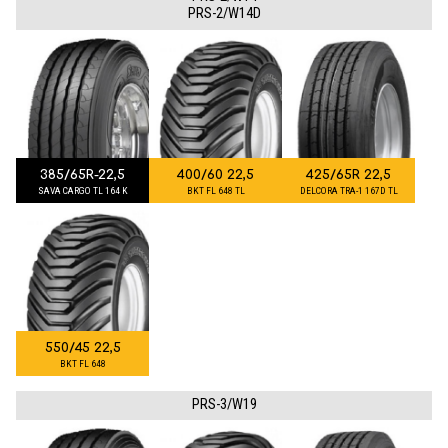
PRS-2/W14D
385/65R-22,5
400/60 22,5
425/65R 22,5
SAVA CARGO TL 164 K
BKT FL 648 TL
DELCORA TRA-1 167D TL
550/45 22,5
BKT FL 648
PRS-3/W19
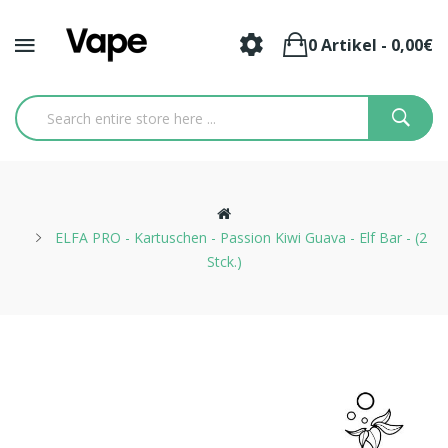
0 Artikel - 0,00€
ELFA PRO - Kartuschen - Passion Kiwi Guava - Elf Bar - (2
Stck.)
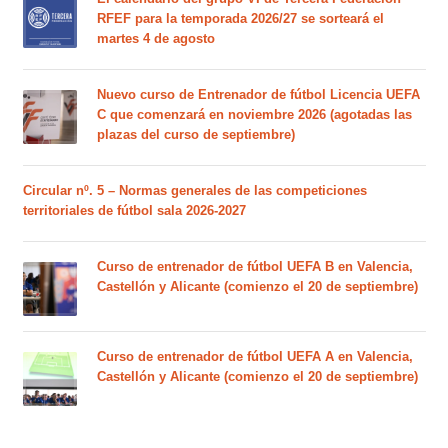
RFEF para la temporada 2026/27 se sorteará el
martes 4 de agosto
Nuevo curso de Entrenador de fútbol Licencia UEFA
C que comenzará en noviembre 2026 (agotadas las
plazas del curso de septiembre)
Circular nº. 5 – Normas generales de las competiciones
territoriales de fútbol sala 2026-2027
Curso de entrenador de fútbol UEFA B en Valencia,
Castellón y Alicante (comienzo el 20 de septiembre)
Curso de entrenador de fútbol UEFA A en Valencia,
Castellón y Alicante (comienzo el 20 de septiembre)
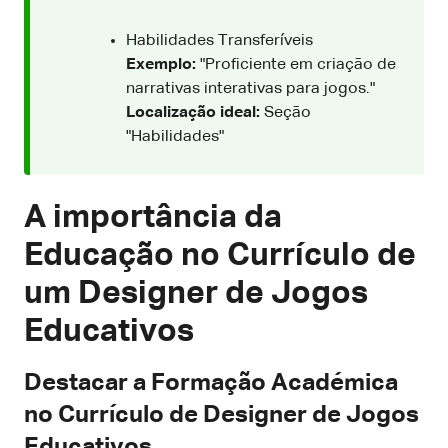
Habilidades Transferíveis
Exemplo:
"Proficiente em criação de
narrativas interativas para jogos."
Localização ideal:
Seção
"Habilidades"
A importância da
Educação no Currículo de
um Designer de Jogos
Educativos
Destacar a Formação Académica
no Currículo de Designer de Jogos
Educativos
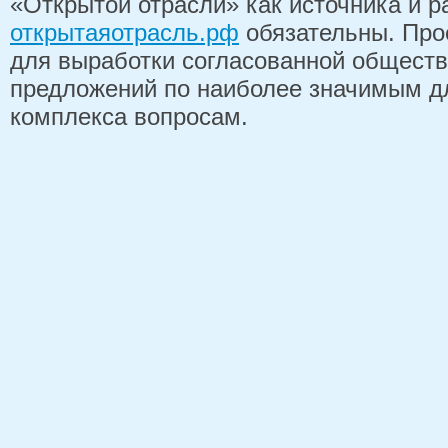
«Открытой отрасли» как источника и 
открытаяотрасль.рф
обязательны. Про
для выработки согласованной обществ
предложений по наиболее значимым д
комплекса вопросам.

__________________________________________________

- _EXERCISE_
In the lines above, find each one with "Designer" and list it.

- _WORKED SOLUTION_
um Designer de Jogos
no Currículo de Designer de Jogos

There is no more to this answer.